• _TEXT PROVIDED_:
════════

RICHMOND, Va.—The Virginia House and Senate have passed legislation to establish a consumer data protection law in the state, but it comes with a provision not found in the earlier California Consumer Privacy Act (CCPA) that many have held up as a model--the Virginia bill includes language to exclude entities covered by the federal Gramm-Leach-Bliley Act (GLBA), including credit unions.
The chambers must reconcile their bills by Feb. 11, after which the Virginia Consumer Data Protection Act will head to the governor for enactment.
In addition to providing the GLBA-exemption, the Virginia legislation requires transparency for how data is collected, used, and shared, as well as the disclosure of certain data held regarding individual consumers upon request. It also establishes consumer rights to the correction, deletion, or portability of certain data, and the ability for consumers to opt-out of certain data processing and sale, noted NAFCU in its analysis.

════════

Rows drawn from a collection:
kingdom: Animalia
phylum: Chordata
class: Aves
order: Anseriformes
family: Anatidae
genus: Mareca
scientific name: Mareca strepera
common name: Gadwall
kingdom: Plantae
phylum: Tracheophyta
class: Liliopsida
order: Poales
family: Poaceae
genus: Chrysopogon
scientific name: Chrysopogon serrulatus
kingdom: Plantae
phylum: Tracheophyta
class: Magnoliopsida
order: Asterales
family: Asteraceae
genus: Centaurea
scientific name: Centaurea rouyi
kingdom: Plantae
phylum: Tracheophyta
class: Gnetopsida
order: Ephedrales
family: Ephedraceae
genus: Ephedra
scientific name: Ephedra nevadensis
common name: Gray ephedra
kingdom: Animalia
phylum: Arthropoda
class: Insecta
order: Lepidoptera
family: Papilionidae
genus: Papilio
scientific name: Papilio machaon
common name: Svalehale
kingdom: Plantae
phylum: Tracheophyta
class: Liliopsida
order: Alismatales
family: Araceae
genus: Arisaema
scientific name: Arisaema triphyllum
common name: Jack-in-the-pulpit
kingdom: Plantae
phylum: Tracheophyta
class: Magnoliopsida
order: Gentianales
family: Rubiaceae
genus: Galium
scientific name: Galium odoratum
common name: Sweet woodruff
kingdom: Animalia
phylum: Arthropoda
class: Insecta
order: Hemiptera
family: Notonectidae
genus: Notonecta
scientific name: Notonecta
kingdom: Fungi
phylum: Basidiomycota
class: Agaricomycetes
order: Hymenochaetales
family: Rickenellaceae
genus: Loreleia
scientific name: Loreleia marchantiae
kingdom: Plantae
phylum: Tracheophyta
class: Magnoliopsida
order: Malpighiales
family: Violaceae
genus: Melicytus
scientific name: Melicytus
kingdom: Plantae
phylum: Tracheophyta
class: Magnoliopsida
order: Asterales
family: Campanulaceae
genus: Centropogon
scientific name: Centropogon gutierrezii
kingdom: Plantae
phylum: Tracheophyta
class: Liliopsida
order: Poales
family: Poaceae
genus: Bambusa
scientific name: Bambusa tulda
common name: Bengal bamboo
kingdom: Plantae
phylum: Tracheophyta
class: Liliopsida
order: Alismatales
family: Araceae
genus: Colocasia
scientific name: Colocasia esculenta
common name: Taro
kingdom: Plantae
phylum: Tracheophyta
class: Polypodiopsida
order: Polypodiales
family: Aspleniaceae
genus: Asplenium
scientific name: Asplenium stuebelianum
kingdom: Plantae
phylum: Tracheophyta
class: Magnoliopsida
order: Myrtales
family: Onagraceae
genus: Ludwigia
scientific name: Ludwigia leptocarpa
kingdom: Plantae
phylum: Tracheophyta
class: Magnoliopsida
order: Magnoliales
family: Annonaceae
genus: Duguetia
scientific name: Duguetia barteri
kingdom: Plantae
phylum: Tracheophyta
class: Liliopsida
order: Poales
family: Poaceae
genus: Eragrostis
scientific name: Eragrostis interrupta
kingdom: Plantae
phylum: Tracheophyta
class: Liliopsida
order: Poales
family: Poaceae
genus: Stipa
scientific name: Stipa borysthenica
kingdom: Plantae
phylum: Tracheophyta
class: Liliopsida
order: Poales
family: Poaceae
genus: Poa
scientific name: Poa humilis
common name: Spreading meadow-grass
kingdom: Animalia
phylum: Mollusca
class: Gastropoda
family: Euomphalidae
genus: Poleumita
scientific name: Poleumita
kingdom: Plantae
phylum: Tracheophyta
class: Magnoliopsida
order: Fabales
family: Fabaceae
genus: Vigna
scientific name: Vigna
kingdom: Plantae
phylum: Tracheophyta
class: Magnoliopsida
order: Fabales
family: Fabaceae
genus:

════════

• _WHAT YOU HAVE TO DO_: Pick up the article on Virginia's consumer data protection legislation after its last sentence and continue it. These rows originate from a separate source.

• _RESPONSE TO THE EXERCISE_:
For entities not covered by the GLBA, such as some CUSOs, the law will apply to those that control or process personal data of:
- At least 100,000 Virginia residents
- 25,000 Virginia residents and derives over 50% of gross revenue from the sale of personal data
Enforcement
There is no private right of action, but the law will be enforced through civil actions brought by the Virginia Attorney General, with a statutory civil penalty of up to $7,500 per violation and includes a 30-day cure provision. It will also create a Consumer Privacy Fund to support ongoing enforcement of the law, NAFCU said.